The mass shooting in Highland Park commanded attention because it is a largely wealthy, white city where gun violence is rare. I am not blaming Highland Park for that, but the sorry truth is that for decades, the body counts have mounted in other communities with few resources to fight it.
There were 695 homicides in Chicago in 2022, according to Chicago Police Department data analyzed by WTTW News. And 2,832 shootings were reported last year. The vast majority of the homicide victims — more than 3 out of every 4 — were Black, the analysis shows; 87% of those were male. Most perished by the gun.
“My question is, and I love my brothers and sisters in Highland (Park), but if it didn’t happen to Highland, would we be pushing the way we (are) pushing now?” said the Rev. Cornelius Parks, pastor of Good Hope Free Will Baptist Church on Chicago’s West Side.
His church is a few blocks from the scene of another recent mass shooting, on another holiday, in East Garfield Park.
Around 9 p.m. on Oct. 31, 14 people were attacked in a drive-by shooting near California Avenue and Polk Street on Chicago’s West Side. Three were children: a 3-year-old and two others, 11 and 13. The adults ranged in age from 30s to 50s. One later died. It started “when two people inside a dark SUV began shooting, police said.

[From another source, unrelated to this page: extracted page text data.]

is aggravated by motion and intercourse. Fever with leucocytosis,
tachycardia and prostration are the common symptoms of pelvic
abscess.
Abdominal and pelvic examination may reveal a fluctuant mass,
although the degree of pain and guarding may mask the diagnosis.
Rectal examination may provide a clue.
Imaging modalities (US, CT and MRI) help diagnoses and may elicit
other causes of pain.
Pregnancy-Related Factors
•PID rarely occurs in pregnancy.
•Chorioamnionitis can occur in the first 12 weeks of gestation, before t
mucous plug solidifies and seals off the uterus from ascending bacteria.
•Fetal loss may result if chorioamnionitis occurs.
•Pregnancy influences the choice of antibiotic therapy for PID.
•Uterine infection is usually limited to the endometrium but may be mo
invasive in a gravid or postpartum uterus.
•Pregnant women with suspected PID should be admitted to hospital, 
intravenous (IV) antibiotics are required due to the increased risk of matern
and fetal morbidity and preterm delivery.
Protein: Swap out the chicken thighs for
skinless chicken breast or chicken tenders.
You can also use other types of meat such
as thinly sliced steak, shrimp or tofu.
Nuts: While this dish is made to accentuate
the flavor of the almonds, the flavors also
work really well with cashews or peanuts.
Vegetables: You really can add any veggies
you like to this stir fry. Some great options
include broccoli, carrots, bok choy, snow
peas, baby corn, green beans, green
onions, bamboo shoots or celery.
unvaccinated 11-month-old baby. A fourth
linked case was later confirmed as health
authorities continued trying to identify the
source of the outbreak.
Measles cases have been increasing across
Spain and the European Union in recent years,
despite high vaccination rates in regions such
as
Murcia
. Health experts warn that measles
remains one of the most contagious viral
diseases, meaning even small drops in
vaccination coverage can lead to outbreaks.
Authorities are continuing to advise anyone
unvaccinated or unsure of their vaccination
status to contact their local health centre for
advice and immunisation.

The vehicle, possibly an Audi sedan, fled south,” the Tribune reported.
Parks was a leading advocate of the assault weapons ban, but he said more needs to be done to heal the physical and psychic wounds of violence in communities like his.
“The violence that’s been taking place, that plague in the city of Chicago that is definitely relentless now,” he told me recently. “And truth be told, even with the gun laws, that won’t stop it completely.”
He participates in a network of religious leaders who are providing counseling and support to the victims of the Halloween shooting.
“I’ve been working with the community to try to bring awareness of things that’s been plaguing our communities for a long time.
“Unfortunately,” he said, “many think it is normal. Gun violence has become normal; it’s not always been normal.”
Since July 4, there has been a stream of media reports about Highland Park, but not so much about the gun violence in communities that suffer massive deficits in resources.
In the aftermath of the Halloween shooting, “there’s a lot of repercussions that have taken place, a lot of individuals that got shot,” Parks said. “All of them had severe injuries that they had to work through, live through, operate through whether it’s going through rehab.”
“I don’t believe everyone fully understands,” he added, “because when everyone else clears away, when the smoke clears, when everyone leaves, these people will have to bear this burden, these wounds, by themselves.”
His neighbors have scant access to assets and activities, he said, such as mental health services, neighborhood parks and other recreational outlets, and adequate schools.
He pointed to his high school, Manley Career Academy High School, where 77 students are enrolled. “So, you don’t have extracurricular activities. How can you, with that little number of students in there? So now you have a huge school that don’t even have 100 students. So, the resources (are) very important.”
For East Garfield Park and dozens of communities across Chicago, banning the guns is just the beginning.